_PROBLEM REQUIREMENTS_.
The entries need to be copied exactly.

[Start of section]

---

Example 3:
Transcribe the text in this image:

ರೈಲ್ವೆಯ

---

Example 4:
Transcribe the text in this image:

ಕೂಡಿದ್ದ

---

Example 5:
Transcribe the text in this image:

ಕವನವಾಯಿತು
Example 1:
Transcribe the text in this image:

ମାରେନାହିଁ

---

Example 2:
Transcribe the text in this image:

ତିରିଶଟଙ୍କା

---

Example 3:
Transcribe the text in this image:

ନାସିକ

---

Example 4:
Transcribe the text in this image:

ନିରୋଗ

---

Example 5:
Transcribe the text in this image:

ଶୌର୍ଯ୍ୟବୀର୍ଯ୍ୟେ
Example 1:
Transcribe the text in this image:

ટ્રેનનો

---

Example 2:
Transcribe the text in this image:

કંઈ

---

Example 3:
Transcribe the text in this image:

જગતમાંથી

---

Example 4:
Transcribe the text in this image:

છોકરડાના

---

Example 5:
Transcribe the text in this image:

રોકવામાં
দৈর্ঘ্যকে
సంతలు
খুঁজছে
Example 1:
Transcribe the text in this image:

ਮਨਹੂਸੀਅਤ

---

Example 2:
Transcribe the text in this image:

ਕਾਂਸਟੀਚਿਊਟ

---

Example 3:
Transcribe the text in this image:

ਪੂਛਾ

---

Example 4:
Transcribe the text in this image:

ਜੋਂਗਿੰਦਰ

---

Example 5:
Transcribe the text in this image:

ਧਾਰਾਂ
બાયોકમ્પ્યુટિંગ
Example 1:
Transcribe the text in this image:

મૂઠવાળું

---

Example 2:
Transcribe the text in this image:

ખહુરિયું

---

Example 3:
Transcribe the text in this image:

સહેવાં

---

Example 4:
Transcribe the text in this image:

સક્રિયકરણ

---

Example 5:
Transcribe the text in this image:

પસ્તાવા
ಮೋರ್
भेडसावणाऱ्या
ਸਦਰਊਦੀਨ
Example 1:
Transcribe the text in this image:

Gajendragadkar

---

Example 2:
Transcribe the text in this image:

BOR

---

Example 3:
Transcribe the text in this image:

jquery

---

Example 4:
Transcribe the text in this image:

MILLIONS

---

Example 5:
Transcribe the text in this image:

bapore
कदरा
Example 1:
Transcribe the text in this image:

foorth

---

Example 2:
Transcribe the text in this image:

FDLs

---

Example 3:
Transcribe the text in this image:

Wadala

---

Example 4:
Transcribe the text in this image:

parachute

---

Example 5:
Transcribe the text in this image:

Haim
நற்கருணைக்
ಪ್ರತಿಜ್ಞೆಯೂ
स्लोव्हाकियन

[End of section]

_ANSWER TO THIS PROBLEM_.
---

Example 3:
Transcribe the text in this image:

ರೈಲ್ವೆಯ

---

Example 4:
Transcribe the text in this image:

ಕೂಡಿದ್ದ

---

Example 5:
Transcribe the text in this image:

ಕವನವಾಯಿತು
Example 1:
Transcribe the text in this image:

ମାରେନାହିଁ

---

Example 2:
Transcribe the text in this image:

ତିରିଶଟଙ୍କା

---

Example 3:
Transcribe the text in this image:

ନାସିକ

---

Example 4:
Transcribe the text in this image:

ନିରୋଗ

---

Example 5:
Transcribe the text in this image:

ଶୌର୍ଯ୍ୟବୀର୍ଯ୍ୟେ
Example 1:
Transcribe the text in this image:

ટ્રેનનો

---

Example 2:
Transcribe the text in this image:

કંઈ

---

Example 3:
Transcribe the text in this image:

જગતમાંથી

---

Example 4:
Transcribe the text in this image:

છોકરડાના

---

Example 5:
Transcribe the text in this image:

રોકવામાં
দৈর্ঘ্যকে
సంతలు
খুঁজছে
Example 1:
Transcribe the text in this image:

ਮਨਹੂਸੀਅਤ

---

Example 2:
Transcribe the text in this image:

ਕਾਂਸਟੀਚਿਊਟ

---

Example 3:
Transcribe the text in this image:

ਪੂਛਾ

---

Example 4:
Transcribe the text in this image:

ਜੋਂਗਿੰਦਰ

---

Example 5:
Transcribe the text in this image:

ਧਾਰਾਂ
બાયોકમ્પ્યુટિંગ
Example 1:
Transcribe the text in this image:

મૂઠવાળું

---

Example 2:
Transcribe the text in this image:

ખહુરિયું

---

Example 3:
Transcribe the text in this image:

સહેવાં

---

Example 4:
Transcribe the text in this image:

સક્રિયકરણ

---

Example 5:
Transcribe the text in this image:

પસ્તાવા
ಮೋರ್
भेडसावणाऱ्या
ਸਦਰਊਦੀਨ
Example 1:
Transcribe the text in this image:

Gajendragadkar

---

Example 2:
Transcribe the text in this image:

BOR

---

Example 3:
Transcribe the text in this image:

jquery

---

Example 4:
Transcribe the text in this image:

MILLIONS

---

Example 5:
Transcribe the text in this image:

bapore
कदरा
Example 1:
Transcribe the text in this image:

foorth

---

Example 2:
Transcribe the text in this image:

FDLs

---

Example 3:
Transcribe the text in this image:

Wadala

---

Example 4:
Transcribe the text in this image:

parachute

---

Example 5:
Transcribe the text in this image:

Haim
நற்கருணைக்
ಪ್ರತಿಜ್ಞೆಯೂ
स्लोव्हाकियन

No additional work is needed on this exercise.